TEXT PASSAGE >>
-- Start --
In Re McQueen

196 B.R. 31 (1995)

In re James E. McQUEEN and Shirley T. McQueen, Debtors.

No. 5:94-CV-631-BR.

United States District Court, E.D. North Carolina, Western Division.

March 28, 1995.

William E. Brewer, Jr., Raleigh, NC, for James McQueen, Shirley McQueen.

Mark C. Kirby, Raleigh, NC, Gerald A. Jeutter, Jr., Petree Stockton, Raleigh, NC, for Branch Banking and Trust Co.

ORDER

BRITT, District Judge.

This matter is before the court on appeal by the debtors from an order of United States Bankruptcy Judge J. Rich Leonard issued 11 April 1994. The issues on appeal have been fully briefed and are now ripe for decision.
-- End --
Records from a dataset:
-- Start --
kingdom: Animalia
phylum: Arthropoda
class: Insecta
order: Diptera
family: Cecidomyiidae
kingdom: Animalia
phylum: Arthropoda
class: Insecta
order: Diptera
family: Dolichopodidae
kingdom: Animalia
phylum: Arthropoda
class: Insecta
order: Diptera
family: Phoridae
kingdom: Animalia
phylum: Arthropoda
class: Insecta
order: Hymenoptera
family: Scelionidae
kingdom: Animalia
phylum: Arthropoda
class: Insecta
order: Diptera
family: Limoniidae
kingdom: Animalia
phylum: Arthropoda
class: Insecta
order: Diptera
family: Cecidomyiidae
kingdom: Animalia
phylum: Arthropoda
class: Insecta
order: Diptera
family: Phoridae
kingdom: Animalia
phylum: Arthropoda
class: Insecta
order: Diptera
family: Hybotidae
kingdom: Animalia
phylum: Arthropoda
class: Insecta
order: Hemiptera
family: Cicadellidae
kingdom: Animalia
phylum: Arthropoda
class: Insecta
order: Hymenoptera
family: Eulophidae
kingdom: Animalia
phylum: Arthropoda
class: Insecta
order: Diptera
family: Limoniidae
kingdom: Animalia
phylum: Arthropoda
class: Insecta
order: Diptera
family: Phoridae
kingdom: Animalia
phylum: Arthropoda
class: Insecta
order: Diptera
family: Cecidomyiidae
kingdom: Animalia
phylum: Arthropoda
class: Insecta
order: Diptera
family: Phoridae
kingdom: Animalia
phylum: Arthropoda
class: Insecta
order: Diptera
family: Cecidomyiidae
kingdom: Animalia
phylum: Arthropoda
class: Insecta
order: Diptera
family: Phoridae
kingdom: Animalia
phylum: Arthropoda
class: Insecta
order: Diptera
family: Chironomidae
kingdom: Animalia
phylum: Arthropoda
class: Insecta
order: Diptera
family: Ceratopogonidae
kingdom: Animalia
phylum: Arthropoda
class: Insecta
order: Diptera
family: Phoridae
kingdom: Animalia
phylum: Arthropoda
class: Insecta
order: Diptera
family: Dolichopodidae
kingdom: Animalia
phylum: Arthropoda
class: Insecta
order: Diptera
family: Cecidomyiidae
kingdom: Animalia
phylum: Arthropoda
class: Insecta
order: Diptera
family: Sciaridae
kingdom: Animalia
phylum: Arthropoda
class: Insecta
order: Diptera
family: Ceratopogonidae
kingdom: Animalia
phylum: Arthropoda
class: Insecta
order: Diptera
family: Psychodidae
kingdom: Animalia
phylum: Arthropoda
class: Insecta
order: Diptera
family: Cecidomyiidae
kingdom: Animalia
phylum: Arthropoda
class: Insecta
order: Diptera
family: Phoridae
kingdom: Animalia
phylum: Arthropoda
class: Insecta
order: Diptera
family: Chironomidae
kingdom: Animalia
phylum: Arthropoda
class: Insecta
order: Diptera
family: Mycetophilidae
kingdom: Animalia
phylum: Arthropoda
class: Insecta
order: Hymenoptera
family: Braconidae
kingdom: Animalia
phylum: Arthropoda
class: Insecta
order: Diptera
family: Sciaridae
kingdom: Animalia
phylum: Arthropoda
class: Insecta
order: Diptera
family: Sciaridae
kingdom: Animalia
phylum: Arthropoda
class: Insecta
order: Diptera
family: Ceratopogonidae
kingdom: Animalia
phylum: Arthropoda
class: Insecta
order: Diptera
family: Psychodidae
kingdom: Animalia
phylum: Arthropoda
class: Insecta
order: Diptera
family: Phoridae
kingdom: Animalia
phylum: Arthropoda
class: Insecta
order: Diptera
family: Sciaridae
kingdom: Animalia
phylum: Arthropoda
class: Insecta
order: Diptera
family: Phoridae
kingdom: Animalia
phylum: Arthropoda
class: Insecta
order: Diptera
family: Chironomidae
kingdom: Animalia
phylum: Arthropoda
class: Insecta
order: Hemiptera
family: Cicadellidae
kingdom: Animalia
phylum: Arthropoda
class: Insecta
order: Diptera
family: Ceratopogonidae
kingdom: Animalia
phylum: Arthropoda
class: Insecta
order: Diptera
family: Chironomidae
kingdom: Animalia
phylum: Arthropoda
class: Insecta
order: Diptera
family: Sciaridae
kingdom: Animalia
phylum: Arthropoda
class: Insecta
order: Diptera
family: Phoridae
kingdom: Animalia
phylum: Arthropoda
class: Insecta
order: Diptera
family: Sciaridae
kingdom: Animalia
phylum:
-- End --
TASK GOAL >> Write out the court order from "United States District" to "and Trust Co." word for word.

FULL SOLUTION >>
United States District Court, E.D. North Carolina, Western Division.

March 28, 1995.

William E. Brewer, Jr., Raleigh, NC, for James McQueen, Shirley McQueen.

Mark C. Kirby, Raleigh, NC, Gerald A. Jeutter, Jr., Petree Stockton, Raleigh, NC, for Branch Banking and Trust Co.